Dazu ist dann noch eine Familie aus Erfurt gestoßen, auch sie werden insgesamt fünf Monate unterwegs sein. Der Mann arbeitet in der Forstverwaltung und hat dort sozusagen ein Sabbatjahr eingelegt. Nach dem wir uns beide gegenseitig gute Reise gewünscht haben sind wir dann wieder aufgebrochen. Sie werden weiter in den Norden fahren, so dass sie zur Sommersonnenwende am Nordkap sind. Ich selber werde nicht weiter nach Norden reisen, sondern meinen nördlichstem Punkt werde ich morgen oder übermorgen erreicht haben. Die Zeit in Schweden geht nun ihrem Ende entgegen, diese Nacht werde ich noch in Schweden verbringen, die nächste bestimmt auch noch. Dann aber geht es nach Norwegen.
Jetzt befinde ich mich in Kiruna, mein morgiges Ziel wird ab Abisko sein, dort möchte ich den dortigen Nationalpark aufsuchen.

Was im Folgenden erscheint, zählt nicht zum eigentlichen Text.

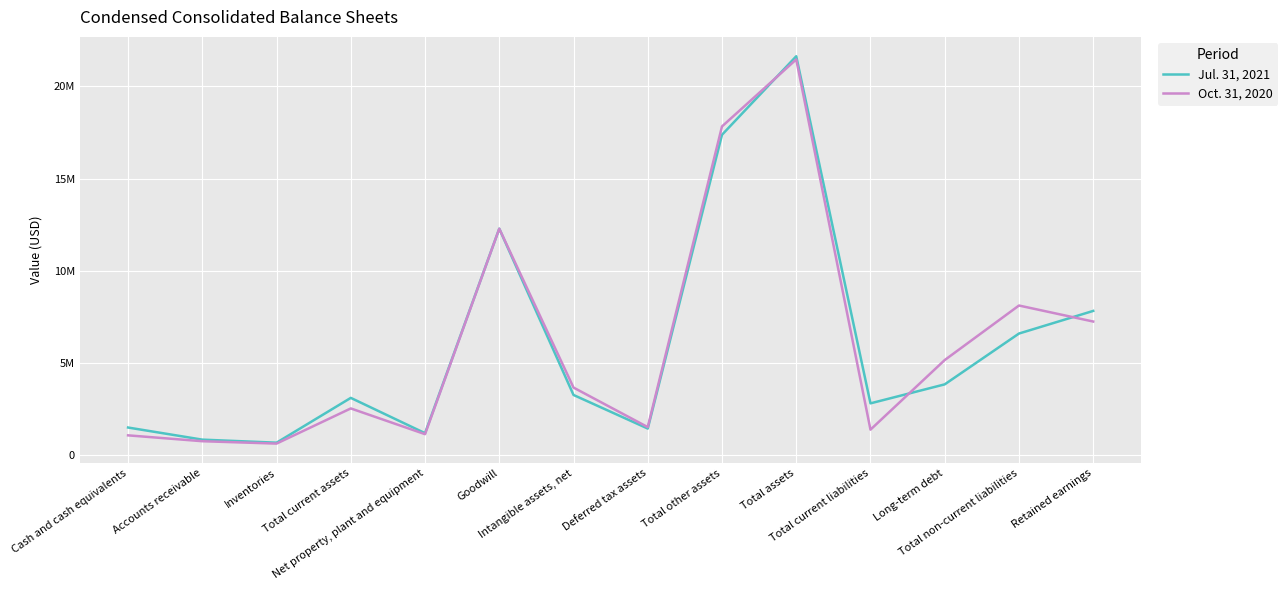

What is the value of the Jul. 31, 2021 point at the 7th from the left?

3248802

Noch eine ausgiebige Wanderung machen und dort bestimmt auch übernachten.
Alles andere später, jetzt werde ich noch die Kirche anschauen, zumindest von außen, und mir einen Übernachtungsplatz suchen. Ansonsten kann ich dieser Stadt wenig abgewinnen, es ist zwar die nördlichste Stadt Schweden aber es ist eine Industriestadt die vom Erzabbau lebt.
Den hab ich nach etwa weiteren 50 km gefunden, am Ufer des riesigen Torneträsk. Knapp 50 km sind es von hier bis zum Nationalpark. Neben mir steht ein Wohnmobil mit zwei Schweizern, die sind ganz im Süden von Norwegen gestartet und haben hier ihren ersten Halt in Schweden eingelegt. Als ich angekommen bin haben wir uns ein Stück unterhalten, sie kommen aus der Nähe von Bern. Und wieder habe ich neue Leute kennen gelernt.

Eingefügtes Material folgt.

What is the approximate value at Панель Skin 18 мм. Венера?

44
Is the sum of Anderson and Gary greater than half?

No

Mittlerweile ist es 20:30 Uhr, draußen sind es 5° und eine meiner besten Entscheidungen heute war (oder die der letzten Tage) mir die Mütze zu kaufen.
Vorhin habe ich eine Nachricht bekommen von jemanden, von der ich nicht erwartet hätte, das sie mein Tagebuch liest. Das freut mich natürlich, wobei ich da gar gern mehr gewollt hätte… Aber was nicht ist kann ja noch werden (man muss doch immer optimistisch bleiben, oder?)